═══ TRECHO DO TEXTO ═══
A Quaresma é sinônimo de mudança no cardápio pela tradição de diminuir – ou até suspender, em muitos casos – o consumo de carne vermelha entre o Carnaval e a Páscoa. E o ovo de galinha, ao lado do peixe, está entre os alimentos preferidos dos brasileiros para substituir a proteína bovina nas preparações da gastronomia.
Mas, ao mesmo tempo em que a demanda cresce e o item ganha mais espaço à mesa, ele também encarece nas prateleiras de feiras e supermercados durante o período religioso devido à redução na oferta.
A coincidência alimenta o mito de que as aves põem menos ovos por motivos religiosos, o que não é verdade, afirma Márcia Portugal, coordenadora na Empresa de Assistência Técnica e Extensão Rural de Minas Gerais (Emater-MG). Segundo a especialista, em entrevista à Globo Rural, a resposta está ligada à fisiologia do animal.
Entre os meses de fevereiro e abril, período em que acontece a Quaresma, os dias vão ficando mais curtos com a transição do verão para o outono. Além disso, as temperaturas começam a cair gradualmente. A combinação, aliada ao processo de muda, em que a ave perde as penas antigas e gasta mais energia para desenvolver as novas, leva a uma redução natural da postura de ovos.
═══ LINHAS SELECIONADAS ═══
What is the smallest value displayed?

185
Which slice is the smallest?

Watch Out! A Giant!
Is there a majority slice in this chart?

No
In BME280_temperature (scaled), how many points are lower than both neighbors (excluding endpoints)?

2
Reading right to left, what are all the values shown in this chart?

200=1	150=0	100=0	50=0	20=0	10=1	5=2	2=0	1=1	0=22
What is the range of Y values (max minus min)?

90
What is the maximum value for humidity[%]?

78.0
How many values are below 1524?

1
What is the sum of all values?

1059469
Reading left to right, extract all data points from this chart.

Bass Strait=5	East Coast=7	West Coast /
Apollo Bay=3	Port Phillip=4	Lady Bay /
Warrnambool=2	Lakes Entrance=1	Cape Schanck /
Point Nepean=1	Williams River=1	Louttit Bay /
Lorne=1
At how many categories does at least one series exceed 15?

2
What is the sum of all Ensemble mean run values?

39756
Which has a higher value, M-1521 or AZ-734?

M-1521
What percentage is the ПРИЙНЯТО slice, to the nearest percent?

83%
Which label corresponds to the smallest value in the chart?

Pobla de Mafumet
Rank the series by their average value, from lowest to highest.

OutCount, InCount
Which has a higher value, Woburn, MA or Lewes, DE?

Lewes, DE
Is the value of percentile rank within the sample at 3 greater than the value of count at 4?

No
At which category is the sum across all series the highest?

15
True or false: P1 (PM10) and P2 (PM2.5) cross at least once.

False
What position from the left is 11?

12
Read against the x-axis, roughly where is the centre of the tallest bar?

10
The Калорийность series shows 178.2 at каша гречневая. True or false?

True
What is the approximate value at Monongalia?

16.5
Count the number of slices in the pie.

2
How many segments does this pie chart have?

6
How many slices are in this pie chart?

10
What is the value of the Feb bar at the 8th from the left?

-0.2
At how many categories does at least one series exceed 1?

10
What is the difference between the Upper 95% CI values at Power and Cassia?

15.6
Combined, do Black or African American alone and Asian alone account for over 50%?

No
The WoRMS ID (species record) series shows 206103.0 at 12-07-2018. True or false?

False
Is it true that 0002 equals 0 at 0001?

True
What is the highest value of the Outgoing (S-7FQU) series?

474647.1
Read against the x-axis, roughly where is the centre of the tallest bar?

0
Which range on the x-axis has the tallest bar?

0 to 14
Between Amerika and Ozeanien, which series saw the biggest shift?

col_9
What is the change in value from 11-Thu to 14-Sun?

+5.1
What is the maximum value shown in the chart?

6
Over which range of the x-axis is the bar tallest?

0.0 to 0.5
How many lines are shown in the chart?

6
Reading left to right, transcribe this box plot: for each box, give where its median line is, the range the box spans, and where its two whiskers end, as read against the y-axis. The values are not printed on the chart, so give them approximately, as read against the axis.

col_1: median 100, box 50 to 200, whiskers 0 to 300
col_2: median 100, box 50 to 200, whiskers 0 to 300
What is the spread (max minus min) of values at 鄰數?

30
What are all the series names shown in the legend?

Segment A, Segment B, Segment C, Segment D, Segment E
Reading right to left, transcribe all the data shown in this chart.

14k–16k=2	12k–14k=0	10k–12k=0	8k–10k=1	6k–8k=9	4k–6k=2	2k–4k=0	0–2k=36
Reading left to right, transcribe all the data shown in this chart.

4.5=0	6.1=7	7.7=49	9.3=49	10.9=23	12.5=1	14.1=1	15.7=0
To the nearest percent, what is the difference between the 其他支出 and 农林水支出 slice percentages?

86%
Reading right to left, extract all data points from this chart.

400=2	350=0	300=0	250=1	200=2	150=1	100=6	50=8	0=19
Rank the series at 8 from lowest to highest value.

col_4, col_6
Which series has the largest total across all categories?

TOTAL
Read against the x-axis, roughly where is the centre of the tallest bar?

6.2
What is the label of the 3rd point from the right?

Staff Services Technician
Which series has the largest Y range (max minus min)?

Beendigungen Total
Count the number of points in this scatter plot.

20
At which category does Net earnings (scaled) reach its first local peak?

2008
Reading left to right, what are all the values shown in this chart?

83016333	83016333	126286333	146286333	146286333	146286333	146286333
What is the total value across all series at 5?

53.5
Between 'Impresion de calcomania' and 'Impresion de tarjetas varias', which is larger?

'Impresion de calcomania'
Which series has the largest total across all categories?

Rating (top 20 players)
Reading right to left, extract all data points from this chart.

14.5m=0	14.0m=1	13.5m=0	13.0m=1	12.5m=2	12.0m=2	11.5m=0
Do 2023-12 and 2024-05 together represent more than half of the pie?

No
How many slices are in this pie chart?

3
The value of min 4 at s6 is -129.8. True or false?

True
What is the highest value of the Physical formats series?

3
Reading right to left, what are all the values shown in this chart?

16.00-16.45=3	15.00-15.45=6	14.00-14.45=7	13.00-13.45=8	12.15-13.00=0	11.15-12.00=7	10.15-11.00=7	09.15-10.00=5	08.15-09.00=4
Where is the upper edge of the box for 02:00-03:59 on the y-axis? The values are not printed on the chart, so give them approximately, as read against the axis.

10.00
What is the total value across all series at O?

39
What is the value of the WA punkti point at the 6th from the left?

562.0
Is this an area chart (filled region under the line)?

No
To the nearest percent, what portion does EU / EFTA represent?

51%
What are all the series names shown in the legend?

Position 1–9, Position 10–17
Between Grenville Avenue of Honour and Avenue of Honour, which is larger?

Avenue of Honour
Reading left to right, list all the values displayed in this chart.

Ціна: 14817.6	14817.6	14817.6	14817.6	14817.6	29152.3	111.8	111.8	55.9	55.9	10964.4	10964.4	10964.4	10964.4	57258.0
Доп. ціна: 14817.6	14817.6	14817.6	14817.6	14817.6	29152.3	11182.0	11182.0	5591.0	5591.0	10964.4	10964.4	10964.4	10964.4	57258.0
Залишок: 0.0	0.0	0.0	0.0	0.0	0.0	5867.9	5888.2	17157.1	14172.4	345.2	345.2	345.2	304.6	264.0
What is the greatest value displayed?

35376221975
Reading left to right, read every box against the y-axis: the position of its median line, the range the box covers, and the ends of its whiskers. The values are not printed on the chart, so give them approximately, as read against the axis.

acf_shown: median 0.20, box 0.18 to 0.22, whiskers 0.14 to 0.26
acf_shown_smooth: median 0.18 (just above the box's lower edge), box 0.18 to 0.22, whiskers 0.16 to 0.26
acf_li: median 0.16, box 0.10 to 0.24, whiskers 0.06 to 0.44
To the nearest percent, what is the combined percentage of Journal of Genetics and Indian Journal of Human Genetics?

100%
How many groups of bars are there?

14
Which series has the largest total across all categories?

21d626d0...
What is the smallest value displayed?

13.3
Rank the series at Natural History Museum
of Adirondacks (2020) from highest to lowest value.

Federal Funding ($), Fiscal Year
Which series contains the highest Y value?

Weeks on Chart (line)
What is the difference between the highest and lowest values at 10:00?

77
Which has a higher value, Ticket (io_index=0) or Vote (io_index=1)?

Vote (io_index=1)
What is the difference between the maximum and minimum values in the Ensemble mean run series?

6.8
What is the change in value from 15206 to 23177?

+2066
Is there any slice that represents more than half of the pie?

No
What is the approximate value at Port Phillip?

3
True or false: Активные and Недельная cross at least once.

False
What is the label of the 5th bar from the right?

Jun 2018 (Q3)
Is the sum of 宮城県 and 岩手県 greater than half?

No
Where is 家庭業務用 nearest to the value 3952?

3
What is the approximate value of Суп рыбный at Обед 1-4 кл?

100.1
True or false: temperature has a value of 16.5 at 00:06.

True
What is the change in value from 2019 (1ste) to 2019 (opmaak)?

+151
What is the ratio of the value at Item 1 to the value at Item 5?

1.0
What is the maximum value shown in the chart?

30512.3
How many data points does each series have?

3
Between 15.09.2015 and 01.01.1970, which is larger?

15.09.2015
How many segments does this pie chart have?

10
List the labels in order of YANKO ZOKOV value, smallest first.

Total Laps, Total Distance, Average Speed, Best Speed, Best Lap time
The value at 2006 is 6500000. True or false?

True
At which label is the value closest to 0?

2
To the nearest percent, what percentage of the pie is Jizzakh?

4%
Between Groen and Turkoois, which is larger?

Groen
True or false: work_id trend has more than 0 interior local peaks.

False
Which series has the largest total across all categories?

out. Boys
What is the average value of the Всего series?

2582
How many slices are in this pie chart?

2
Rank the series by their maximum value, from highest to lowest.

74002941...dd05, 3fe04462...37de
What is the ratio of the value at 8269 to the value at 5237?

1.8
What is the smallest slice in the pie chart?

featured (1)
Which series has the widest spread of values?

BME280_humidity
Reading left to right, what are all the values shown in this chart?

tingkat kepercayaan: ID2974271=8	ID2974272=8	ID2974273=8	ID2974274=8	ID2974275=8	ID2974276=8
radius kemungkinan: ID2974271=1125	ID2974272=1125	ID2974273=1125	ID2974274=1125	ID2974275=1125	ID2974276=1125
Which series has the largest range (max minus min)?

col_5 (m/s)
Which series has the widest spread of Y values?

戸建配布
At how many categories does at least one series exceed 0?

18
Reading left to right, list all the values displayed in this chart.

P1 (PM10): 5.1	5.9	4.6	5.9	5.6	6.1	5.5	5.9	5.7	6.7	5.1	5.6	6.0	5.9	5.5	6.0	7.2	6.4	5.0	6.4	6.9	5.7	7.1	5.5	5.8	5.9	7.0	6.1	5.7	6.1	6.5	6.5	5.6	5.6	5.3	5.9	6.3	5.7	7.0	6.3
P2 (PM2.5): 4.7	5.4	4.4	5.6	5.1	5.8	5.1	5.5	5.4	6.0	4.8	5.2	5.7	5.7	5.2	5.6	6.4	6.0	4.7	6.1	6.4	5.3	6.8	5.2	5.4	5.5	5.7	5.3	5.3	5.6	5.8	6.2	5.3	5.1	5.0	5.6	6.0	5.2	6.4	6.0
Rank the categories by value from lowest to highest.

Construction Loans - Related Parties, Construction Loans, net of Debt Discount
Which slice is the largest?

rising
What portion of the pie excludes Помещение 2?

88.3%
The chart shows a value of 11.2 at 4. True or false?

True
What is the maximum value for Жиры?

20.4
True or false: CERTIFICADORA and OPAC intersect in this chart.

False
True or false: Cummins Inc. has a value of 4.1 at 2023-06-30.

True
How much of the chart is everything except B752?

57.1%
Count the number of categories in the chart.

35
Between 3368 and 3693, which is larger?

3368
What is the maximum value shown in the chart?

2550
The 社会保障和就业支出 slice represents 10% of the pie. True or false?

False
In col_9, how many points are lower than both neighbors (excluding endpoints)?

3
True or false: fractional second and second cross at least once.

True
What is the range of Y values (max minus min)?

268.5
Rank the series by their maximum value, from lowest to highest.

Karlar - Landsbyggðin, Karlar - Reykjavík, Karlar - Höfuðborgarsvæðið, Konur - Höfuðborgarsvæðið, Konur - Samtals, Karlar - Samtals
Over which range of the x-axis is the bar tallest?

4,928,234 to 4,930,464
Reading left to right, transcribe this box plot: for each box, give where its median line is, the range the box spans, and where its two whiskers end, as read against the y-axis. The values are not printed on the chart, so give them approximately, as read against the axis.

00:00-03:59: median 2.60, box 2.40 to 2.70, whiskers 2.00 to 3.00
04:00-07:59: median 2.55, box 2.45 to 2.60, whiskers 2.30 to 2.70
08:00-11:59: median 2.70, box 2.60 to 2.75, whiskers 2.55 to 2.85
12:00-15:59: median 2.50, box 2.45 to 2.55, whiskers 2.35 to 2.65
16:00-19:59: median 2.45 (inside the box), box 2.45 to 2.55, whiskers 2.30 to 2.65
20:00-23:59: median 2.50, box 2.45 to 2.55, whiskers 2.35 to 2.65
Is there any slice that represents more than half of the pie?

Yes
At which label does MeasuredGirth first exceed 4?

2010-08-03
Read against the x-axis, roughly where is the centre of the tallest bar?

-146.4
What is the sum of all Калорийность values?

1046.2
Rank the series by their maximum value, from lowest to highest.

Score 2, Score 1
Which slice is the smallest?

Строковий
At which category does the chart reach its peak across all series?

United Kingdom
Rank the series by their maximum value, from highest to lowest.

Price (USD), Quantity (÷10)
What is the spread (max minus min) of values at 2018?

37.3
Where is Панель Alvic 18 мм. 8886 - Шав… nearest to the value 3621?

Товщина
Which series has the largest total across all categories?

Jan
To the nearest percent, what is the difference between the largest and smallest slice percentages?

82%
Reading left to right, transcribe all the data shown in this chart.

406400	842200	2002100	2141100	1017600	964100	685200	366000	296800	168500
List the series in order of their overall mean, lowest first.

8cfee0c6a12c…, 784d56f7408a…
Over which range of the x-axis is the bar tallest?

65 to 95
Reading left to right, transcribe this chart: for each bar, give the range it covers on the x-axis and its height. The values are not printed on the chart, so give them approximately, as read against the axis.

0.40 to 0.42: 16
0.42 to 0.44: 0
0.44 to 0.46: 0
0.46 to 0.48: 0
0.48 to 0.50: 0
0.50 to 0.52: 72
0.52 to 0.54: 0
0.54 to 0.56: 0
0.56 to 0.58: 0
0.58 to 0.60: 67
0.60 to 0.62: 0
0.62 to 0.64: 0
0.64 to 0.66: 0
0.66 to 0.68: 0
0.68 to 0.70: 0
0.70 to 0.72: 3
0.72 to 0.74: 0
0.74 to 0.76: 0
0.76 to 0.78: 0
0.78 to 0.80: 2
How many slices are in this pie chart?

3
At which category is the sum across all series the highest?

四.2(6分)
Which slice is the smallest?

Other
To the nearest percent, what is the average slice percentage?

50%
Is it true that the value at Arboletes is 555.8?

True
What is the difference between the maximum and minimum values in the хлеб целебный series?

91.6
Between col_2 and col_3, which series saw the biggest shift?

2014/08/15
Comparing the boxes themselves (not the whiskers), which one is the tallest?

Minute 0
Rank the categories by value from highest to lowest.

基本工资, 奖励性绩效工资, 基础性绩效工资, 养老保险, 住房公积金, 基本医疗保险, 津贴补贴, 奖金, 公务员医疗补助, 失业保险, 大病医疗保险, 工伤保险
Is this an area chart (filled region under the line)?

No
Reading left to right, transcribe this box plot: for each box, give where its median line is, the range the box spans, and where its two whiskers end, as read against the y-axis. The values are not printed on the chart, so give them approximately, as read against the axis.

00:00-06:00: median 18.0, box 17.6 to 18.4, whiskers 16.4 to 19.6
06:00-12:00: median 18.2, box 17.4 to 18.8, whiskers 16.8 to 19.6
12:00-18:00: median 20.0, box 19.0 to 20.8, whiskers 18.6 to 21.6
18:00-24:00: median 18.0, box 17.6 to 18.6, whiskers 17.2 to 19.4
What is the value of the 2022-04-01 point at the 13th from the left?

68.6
═══
### OBJETIVO DO EXERCÍCIO
Responda com base no texto sobre os ovos na Quaresma:
(a) Que alimentos os brasileiros preferem para substituir a carne bovina?
(b) Qual é o cargo de Márcia Portugal?
(c) O que acontece com a ave no processo de muda?

### RESULTADO DO EXERCÍCIO
(a) O ovo de galinha e o peixe.
(b) Ela é coordenadora na Empresa de Assistência Técnica e Extensão Rural de Minas Gerais (Emater-MG).
(c) A ave perde as penas antigas e gasta mais energia para desenvolver as novas.